Canadians are looking for help with their retirement planning and their retirement portfolios, according to a recent study by the asset-management arm of Toronto-based Bank of Montreal (BMO).

A survey of 1,003 Canadians conducted earlier this year found that the top retirement planning concern among 56% of participants is understanding what investments best suit their needs. In addition, 53% said they need help in understanding how their retirement portfolios will react in certain markets, as well as assistance in adjusting their portfolios to meet market conditions.

Canadians are confused about what investments should be – and what they have – in their retirement portfolios, says Robert Armstrong, vice president of managed solutions and registered plans strategy with BMO in Toronto: “There are a lot of great programs to help Canadians save, but people are overwhelmed. Financial advisors can provide a calming effect.”

Combined with that confusion, 51% of survey participants said they need help in deciding how much money they require for retirement. This is particularly relevant for baby boomers, says Ron Harvey, a senior financial advisor and branch manager with Investment Planning Counsel Inc. in Ottawa.”We live in a ‘now’ society. We don’t think we need to put money away today for tomorrow,” he says. “But as we get closer to retirement, we worry we won’t have enough.”

That worry is compounded by shifting demographics: Canadians are living longer. “One of the concerns people have today is outliving their money. You might work 30 years, then you might live another 30 years,” says Chris Dewdney, senior advisor and certified financial planner (CFP) with DWL Financial Services Inc. in Toronto.

The best place to start addressing these issues is by assessing risk tolerance, says Glen Rankin, financial planner with Rankin Financial Planning Ltd. in Truro, N.S.: “You need to set a ceiling on risk, factoring in the client’s practical risk tolerance, emotional risk tolerance and, finally, their goals and objectives.
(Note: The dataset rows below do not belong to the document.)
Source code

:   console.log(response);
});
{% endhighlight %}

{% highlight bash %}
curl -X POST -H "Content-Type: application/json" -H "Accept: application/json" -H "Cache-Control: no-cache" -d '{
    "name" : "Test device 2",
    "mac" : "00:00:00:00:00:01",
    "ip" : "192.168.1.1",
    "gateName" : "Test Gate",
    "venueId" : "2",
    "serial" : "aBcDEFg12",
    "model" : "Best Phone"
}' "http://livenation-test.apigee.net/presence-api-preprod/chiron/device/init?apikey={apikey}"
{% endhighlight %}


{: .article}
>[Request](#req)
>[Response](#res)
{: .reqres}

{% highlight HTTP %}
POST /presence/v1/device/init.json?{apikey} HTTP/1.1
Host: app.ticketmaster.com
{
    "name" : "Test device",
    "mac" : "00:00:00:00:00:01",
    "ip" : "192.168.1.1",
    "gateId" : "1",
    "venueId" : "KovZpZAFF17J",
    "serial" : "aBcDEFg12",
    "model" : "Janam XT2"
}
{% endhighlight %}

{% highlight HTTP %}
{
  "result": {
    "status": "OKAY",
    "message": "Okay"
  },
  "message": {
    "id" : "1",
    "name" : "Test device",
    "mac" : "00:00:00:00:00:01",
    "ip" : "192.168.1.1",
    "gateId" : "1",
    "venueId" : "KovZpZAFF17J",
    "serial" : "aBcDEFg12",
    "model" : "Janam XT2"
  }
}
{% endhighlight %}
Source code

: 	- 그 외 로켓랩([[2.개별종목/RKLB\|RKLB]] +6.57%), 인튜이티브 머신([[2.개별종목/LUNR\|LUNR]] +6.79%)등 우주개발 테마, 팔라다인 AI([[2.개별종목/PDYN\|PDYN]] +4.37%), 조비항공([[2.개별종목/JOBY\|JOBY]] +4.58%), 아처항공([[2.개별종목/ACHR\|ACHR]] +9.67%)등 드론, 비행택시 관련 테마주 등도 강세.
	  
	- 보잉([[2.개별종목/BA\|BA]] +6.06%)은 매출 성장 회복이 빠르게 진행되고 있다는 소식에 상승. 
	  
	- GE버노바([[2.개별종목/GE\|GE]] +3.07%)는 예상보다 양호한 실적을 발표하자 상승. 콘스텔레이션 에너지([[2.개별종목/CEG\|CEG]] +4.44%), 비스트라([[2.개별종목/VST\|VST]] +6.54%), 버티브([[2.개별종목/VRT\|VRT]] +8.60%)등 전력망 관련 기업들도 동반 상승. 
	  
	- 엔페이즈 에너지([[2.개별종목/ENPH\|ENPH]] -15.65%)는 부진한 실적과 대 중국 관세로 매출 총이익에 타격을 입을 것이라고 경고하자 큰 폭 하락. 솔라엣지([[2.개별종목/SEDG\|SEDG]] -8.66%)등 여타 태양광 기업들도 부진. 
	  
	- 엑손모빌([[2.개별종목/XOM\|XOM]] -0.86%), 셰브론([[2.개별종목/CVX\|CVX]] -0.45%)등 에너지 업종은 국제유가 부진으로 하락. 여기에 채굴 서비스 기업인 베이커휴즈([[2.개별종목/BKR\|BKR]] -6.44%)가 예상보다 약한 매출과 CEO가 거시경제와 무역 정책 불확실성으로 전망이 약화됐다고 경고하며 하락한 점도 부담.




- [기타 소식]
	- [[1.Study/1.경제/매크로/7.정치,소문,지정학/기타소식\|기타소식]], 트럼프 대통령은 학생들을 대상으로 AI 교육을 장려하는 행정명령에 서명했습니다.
Once that is done, dial it back a notch, because clients normally think that their risk tolerance is higher than it is. In a bull market, everyone is a cowboy; not so much in a bear market.”

In fact, 48% of participants in the BMO survey said they need help with risk tolerance. For financial planners, helping clients to understand – then accept – their risk profile is a key role, Dewdney says: “Our job is to explain risk appetite and put them on an appropriate path.”

For example, aggressive clients with a healthy nest egg may need to be more conservative, he notes, while risk-averse clients with insufficient assets for retirement may have to accept more risk or adjust their retirement plans to live on less.

Media attention on the volatility of the market also has Canadians concerned about the sustainability of their retirement portfolios. “This gets more airtime than where the market is going,” Armstrong says. “Canadians need someone to bounce ideas off of. They want help.”

Client distress is no surprise to Peter Merrick, a CFP in Toronto and president of MerrickWealth.com: “It’s very difficult for most people to imagine what it will be like when they retire.” It’s the financial planner’s job, he adds, to help clients imagine that reality; as a result, conversations about available options may be difficult. “Be honest with clients, whether the person wants to hear it or not. Clients may have to reset goals and expectations.”